Records from a data source
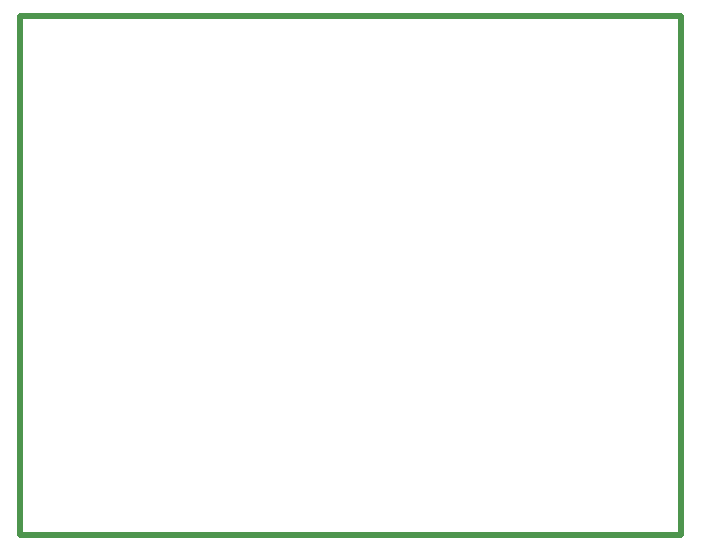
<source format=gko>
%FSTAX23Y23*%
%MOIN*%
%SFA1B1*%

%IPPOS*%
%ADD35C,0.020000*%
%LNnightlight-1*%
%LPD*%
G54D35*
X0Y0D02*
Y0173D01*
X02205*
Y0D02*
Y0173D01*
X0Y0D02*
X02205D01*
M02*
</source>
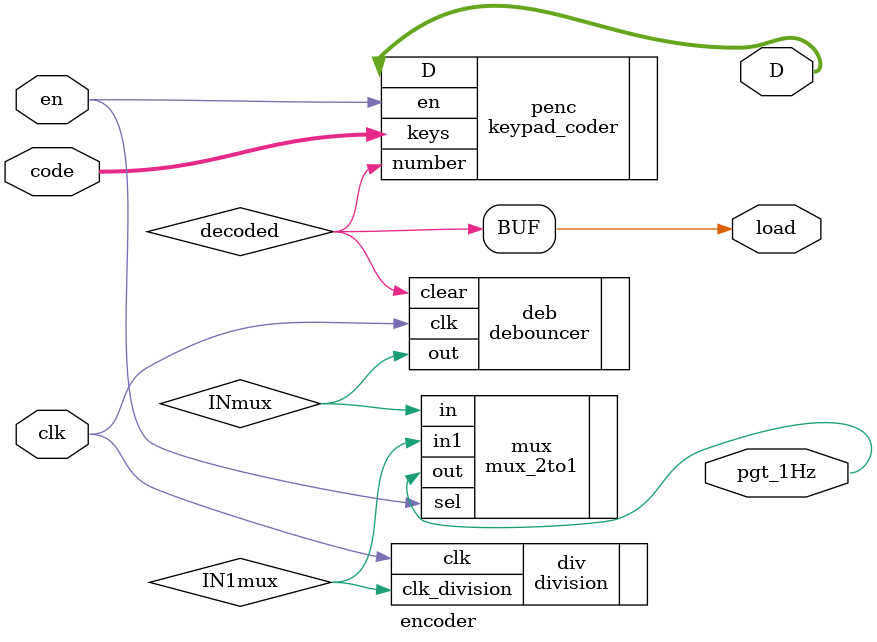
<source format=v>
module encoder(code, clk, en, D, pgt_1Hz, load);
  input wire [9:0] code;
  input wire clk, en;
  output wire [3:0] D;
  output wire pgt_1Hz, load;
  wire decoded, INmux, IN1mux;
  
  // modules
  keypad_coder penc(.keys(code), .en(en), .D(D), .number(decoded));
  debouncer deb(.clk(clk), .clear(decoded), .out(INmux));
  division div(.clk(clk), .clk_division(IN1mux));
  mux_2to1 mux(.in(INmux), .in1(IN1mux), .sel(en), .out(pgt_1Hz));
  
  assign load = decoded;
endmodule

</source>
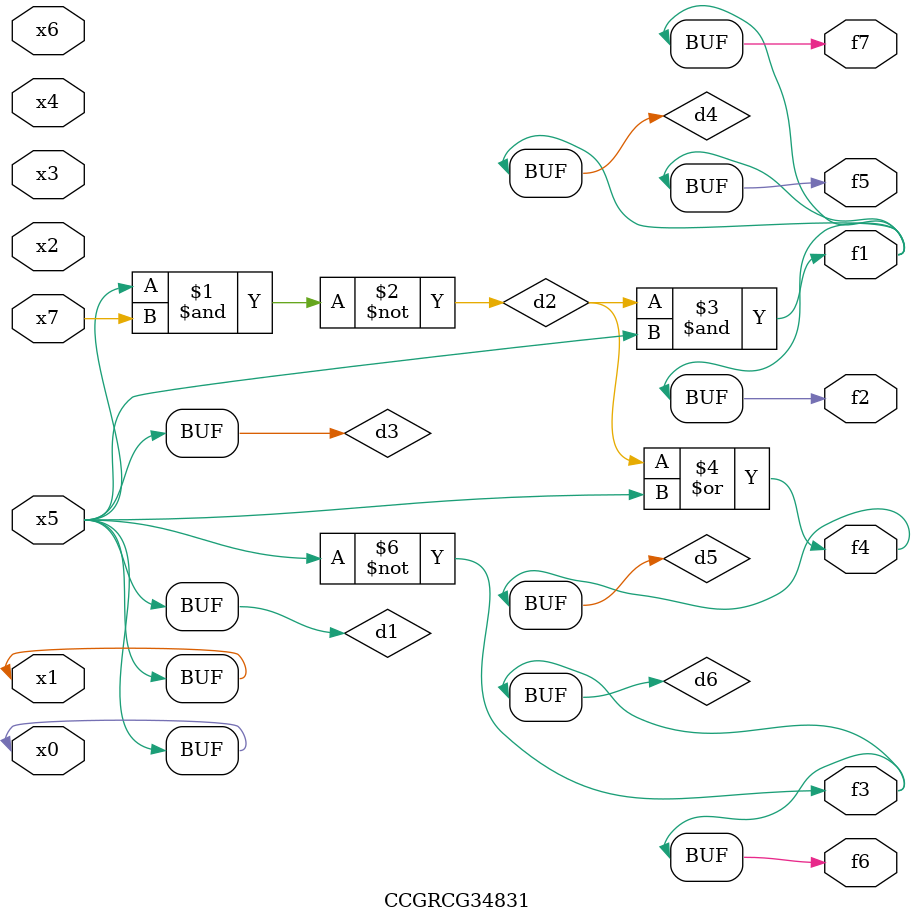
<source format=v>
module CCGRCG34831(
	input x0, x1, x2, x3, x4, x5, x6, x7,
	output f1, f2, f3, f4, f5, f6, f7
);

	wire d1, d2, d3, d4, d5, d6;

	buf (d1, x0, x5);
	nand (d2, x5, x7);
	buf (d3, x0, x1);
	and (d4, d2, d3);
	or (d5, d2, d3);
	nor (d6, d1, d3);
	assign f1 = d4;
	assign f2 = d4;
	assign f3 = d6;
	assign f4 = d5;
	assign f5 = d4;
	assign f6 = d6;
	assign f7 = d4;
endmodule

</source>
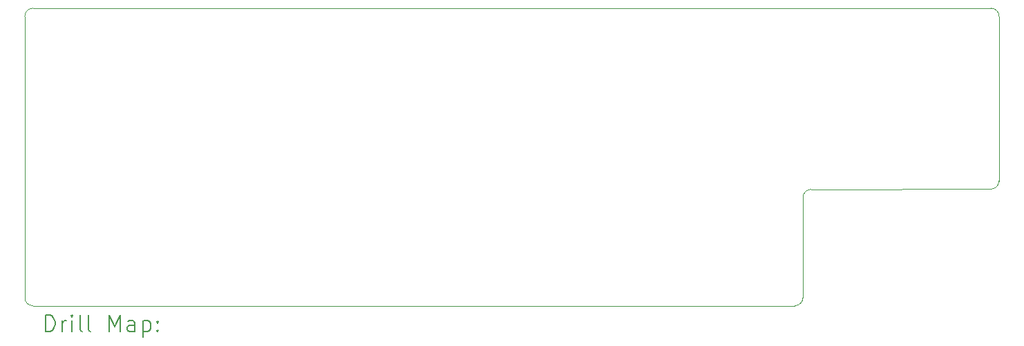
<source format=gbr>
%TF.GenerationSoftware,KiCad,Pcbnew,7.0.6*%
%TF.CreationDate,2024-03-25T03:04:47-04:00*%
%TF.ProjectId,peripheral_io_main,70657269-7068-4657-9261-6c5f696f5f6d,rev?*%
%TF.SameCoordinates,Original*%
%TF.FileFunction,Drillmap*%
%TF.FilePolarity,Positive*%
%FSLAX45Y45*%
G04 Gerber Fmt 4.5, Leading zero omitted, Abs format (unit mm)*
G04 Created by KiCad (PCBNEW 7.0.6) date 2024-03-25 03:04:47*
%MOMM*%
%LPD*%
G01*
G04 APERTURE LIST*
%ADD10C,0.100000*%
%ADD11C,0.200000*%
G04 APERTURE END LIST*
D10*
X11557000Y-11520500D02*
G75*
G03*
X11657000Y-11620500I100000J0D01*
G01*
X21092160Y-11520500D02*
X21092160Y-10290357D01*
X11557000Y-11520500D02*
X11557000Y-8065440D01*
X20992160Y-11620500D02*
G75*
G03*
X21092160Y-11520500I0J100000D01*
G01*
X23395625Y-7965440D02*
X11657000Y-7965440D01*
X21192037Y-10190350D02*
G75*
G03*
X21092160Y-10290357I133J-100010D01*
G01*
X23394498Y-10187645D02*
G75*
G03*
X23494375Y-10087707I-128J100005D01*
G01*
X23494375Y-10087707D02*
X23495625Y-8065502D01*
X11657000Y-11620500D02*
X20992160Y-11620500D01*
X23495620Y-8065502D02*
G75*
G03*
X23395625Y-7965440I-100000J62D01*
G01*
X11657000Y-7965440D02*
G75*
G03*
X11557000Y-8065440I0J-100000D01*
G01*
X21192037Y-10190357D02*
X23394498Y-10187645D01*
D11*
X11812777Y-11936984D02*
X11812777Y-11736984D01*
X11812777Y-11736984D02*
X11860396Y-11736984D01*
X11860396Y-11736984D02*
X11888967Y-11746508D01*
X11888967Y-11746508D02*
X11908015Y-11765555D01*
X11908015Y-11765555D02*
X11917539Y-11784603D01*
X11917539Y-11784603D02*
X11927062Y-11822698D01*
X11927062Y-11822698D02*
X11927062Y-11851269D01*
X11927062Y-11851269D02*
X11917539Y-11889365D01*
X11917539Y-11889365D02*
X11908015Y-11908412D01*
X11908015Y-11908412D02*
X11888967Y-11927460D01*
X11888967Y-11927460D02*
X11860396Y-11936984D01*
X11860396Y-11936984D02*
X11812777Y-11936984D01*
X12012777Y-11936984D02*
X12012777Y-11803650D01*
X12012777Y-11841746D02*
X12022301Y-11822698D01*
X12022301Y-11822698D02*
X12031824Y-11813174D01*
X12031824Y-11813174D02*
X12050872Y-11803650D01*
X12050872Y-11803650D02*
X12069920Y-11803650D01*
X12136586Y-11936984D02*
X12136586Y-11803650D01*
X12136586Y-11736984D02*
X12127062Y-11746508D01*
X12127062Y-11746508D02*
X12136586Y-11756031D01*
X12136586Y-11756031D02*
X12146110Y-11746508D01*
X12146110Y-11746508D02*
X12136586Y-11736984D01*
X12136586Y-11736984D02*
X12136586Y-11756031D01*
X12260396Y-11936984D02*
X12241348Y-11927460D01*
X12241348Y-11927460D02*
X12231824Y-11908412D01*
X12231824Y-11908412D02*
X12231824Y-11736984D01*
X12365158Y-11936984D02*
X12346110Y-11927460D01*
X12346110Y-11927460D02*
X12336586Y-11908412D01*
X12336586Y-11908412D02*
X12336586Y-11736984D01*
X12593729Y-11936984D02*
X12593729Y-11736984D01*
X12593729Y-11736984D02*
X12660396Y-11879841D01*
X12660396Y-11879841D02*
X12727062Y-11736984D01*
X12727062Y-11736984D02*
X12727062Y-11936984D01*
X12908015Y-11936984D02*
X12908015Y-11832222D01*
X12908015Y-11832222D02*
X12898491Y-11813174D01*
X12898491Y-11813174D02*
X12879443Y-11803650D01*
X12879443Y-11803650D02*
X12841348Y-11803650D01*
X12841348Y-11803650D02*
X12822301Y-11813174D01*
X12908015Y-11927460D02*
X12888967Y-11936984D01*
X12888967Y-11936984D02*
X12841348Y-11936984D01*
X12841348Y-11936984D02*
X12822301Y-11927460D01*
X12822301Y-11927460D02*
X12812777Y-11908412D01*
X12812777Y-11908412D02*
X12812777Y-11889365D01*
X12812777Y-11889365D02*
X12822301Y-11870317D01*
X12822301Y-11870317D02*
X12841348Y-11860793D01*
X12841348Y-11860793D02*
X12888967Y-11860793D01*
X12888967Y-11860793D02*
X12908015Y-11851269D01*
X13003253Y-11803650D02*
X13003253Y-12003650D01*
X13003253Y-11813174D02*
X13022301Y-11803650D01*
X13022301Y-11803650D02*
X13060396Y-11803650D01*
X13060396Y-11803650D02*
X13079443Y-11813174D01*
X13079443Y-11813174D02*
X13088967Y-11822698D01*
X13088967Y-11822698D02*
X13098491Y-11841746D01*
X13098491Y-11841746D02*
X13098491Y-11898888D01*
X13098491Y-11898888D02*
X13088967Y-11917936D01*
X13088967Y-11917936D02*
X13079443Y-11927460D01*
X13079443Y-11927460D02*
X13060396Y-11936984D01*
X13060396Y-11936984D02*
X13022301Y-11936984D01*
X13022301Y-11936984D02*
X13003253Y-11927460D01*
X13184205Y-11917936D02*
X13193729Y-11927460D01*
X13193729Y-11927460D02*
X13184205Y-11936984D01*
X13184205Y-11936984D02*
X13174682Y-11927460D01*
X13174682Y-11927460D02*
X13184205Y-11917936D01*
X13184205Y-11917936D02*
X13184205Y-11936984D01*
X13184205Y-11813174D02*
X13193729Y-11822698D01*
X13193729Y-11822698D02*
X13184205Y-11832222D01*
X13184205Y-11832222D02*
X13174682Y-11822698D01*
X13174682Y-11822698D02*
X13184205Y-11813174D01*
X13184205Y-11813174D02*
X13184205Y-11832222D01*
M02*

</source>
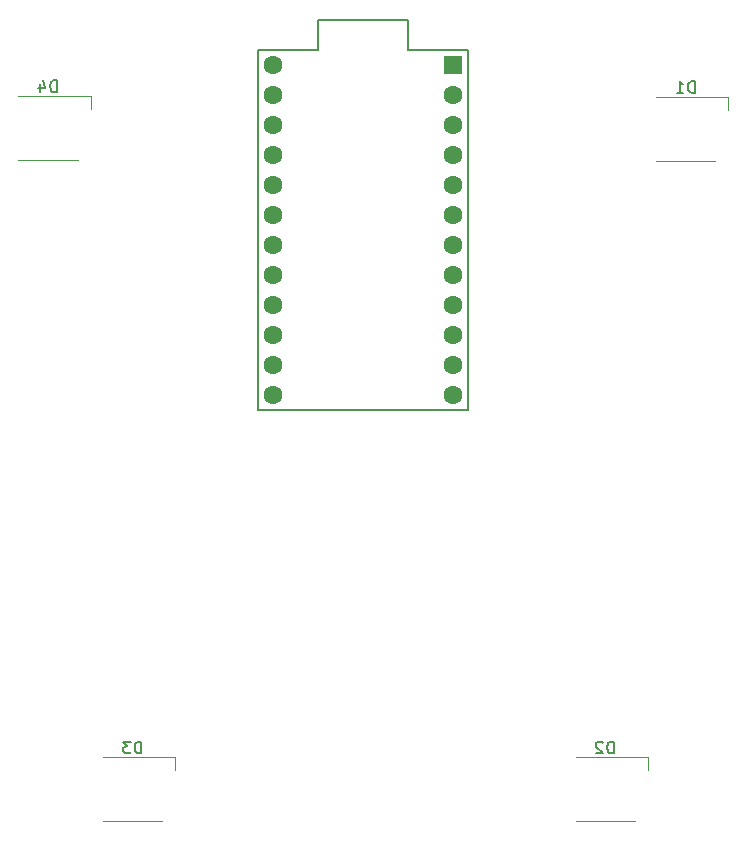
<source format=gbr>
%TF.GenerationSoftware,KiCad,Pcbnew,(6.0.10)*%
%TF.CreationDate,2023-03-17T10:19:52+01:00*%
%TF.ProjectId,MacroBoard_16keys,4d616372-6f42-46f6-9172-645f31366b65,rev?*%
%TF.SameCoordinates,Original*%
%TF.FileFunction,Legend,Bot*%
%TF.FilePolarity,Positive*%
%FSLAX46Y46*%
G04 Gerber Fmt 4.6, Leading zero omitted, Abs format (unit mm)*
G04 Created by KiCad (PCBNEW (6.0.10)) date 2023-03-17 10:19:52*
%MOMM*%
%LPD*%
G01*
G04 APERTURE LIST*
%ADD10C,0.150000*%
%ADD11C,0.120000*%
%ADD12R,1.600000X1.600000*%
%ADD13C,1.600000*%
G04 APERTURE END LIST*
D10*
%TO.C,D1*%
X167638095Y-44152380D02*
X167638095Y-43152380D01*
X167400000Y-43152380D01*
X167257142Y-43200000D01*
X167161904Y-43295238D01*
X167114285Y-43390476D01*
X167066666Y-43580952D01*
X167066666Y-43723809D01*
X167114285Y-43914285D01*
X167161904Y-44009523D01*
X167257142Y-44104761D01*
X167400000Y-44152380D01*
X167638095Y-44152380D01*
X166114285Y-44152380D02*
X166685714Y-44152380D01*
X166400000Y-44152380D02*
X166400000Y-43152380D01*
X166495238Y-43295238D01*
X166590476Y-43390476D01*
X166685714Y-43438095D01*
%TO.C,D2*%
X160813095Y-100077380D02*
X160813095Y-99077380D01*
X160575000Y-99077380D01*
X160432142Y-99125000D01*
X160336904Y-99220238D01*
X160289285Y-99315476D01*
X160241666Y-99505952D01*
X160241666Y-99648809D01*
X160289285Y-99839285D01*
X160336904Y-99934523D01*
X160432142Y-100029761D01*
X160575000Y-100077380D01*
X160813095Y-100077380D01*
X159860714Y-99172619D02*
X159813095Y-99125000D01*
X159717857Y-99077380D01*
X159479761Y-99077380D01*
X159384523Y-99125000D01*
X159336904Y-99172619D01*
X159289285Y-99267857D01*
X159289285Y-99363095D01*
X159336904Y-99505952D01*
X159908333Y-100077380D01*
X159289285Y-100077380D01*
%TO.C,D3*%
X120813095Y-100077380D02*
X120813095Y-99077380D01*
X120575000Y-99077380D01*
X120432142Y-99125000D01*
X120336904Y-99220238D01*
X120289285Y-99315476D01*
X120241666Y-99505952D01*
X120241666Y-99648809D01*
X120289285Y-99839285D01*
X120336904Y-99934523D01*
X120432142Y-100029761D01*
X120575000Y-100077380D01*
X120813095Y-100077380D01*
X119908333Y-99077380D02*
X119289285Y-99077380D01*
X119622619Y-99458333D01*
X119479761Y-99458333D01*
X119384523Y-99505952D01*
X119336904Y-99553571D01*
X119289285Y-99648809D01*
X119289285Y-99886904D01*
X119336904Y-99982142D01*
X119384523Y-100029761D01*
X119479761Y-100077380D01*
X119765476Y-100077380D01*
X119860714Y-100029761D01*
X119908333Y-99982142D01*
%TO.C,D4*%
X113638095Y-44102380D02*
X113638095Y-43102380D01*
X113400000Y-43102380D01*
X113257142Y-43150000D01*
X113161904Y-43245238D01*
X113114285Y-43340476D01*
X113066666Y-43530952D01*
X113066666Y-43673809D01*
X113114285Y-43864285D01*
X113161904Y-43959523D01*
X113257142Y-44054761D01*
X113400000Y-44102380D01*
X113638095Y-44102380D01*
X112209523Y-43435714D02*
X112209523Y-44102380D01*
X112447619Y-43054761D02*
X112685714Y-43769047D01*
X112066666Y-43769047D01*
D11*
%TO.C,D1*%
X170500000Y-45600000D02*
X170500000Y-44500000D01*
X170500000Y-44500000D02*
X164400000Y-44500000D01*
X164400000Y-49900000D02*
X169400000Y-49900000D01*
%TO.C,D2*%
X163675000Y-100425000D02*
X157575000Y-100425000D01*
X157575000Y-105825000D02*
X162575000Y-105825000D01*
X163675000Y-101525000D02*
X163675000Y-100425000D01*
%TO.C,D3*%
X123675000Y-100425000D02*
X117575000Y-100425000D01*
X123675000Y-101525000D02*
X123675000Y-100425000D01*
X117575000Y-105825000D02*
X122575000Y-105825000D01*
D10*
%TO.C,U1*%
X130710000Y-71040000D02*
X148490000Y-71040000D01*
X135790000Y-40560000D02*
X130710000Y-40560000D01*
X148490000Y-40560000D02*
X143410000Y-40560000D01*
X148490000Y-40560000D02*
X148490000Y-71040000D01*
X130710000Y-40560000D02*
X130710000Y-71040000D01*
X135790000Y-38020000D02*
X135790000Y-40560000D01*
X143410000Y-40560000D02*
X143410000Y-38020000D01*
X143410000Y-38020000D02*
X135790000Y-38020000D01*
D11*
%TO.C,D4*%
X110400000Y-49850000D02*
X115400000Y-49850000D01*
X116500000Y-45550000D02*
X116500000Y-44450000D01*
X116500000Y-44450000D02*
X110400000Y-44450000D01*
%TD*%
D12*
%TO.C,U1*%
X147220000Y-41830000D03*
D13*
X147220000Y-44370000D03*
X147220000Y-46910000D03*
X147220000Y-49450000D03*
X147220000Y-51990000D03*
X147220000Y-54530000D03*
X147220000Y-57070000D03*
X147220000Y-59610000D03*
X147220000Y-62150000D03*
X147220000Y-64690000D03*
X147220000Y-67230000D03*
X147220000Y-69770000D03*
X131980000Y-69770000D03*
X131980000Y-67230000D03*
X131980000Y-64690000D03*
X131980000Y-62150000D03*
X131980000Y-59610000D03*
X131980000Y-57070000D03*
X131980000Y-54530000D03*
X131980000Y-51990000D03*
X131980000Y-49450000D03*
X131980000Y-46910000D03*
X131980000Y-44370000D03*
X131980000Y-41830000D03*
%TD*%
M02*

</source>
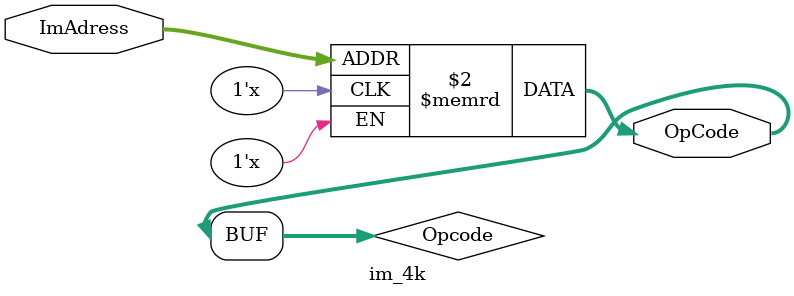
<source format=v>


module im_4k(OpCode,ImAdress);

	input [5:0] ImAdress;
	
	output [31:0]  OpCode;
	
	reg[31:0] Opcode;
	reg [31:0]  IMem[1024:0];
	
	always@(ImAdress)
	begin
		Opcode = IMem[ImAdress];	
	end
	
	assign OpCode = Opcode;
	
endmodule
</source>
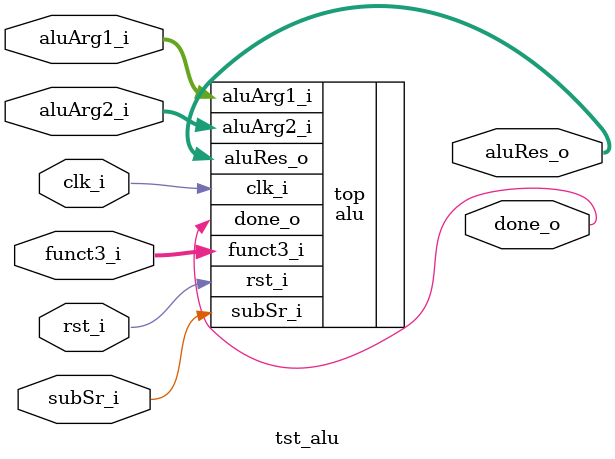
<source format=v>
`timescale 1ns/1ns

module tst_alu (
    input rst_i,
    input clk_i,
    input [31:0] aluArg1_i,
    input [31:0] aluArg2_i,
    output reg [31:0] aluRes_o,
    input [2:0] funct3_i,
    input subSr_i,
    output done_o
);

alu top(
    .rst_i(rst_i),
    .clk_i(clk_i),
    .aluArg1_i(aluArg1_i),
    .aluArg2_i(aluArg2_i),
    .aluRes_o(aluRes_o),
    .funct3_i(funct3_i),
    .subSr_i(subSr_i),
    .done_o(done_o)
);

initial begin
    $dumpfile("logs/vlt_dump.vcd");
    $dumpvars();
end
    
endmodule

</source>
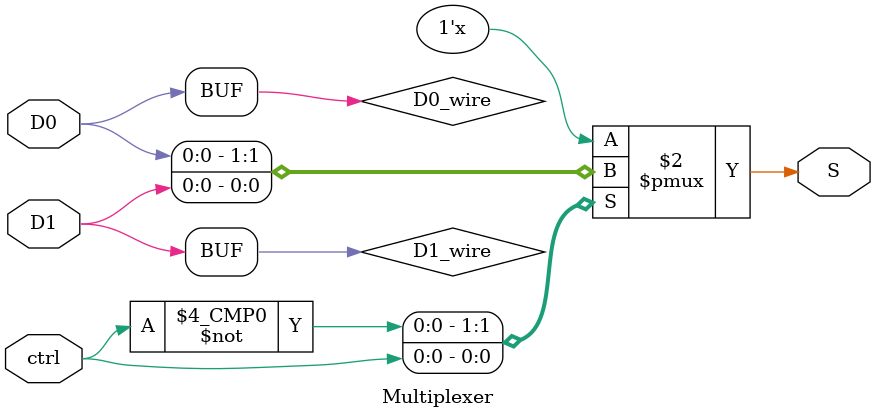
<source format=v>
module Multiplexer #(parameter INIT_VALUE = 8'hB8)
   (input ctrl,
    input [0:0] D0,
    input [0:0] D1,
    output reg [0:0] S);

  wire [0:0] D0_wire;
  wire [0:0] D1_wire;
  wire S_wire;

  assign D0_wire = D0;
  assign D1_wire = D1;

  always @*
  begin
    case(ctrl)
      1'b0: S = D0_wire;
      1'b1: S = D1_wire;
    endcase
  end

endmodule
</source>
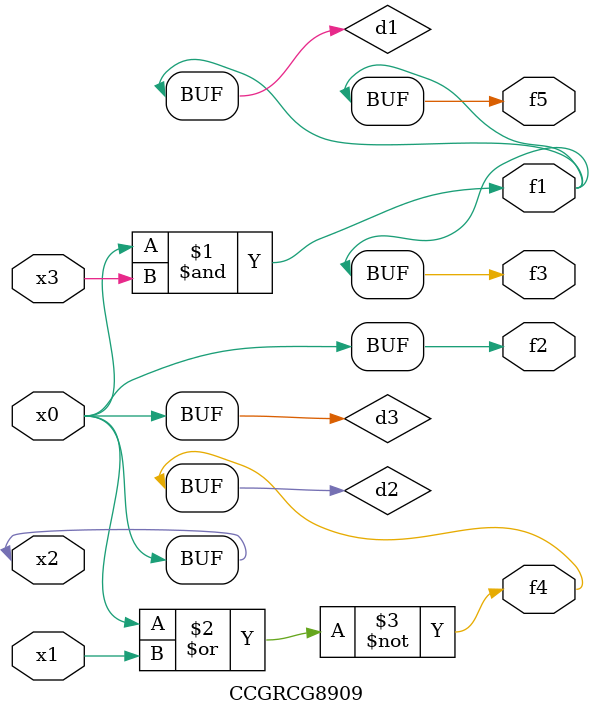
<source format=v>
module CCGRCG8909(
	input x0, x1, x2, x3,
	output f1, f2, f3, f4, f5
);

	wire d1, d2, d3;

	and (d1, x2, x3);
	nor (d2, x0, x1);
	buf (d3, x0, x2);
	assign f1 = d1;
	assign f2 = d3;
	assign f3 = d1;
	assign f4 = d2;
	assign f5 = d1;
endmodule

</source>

**TASK TO COMPLETE**. Retype the records above, but only those lines that fall between the line containing "X11888967Y-11927460D02*" and the line containing "X12365158Y-11936984D02*", with both of those lines included, exactly as written.

**EXERCISE OUTPUT**.
X11888967Y-11927460D02*
X11860396Y-11936984D01*
X11860396Y-11936984D02*
X11812777Y-11936984D01*
X12012777Y-11936984D02*
X12012777Y-11803650D01*
X12012777Y-11841746D02*
X12022301Y-11822698D01*
X12022301Y-11822698D02*
X12031824Y-11813174D01*
X12031824Y-11813174D02*
X12050872Y-11803650D01*
X12050872Y-11803650D02*
X12069920Y-11803650D01*
X12136586Y-11936984D02*
X12136586Y-11803650D01*
X12136586Y-11736984D02*
X12127062Y-11746508D01*
X12127062Y-11746508D02*
X12136586Y-11756031D01*
X12136586Y-11756031D02*
X12146110Y-11746508D01*
X12146110Y-11746508D02*
X12136586Y-11736984D01*
X12136586Y-11736984D02*
X12136586Y-11756031D01*
X12260396Y-11936984D02*
X12241348Y-11927460D01*
X12241348Y-11927460D02*
X12231824Y-11908412D01*
X12231824Y-11908412D02*
X12231824Y-11736984D01*
X12365158Y-11936984D02*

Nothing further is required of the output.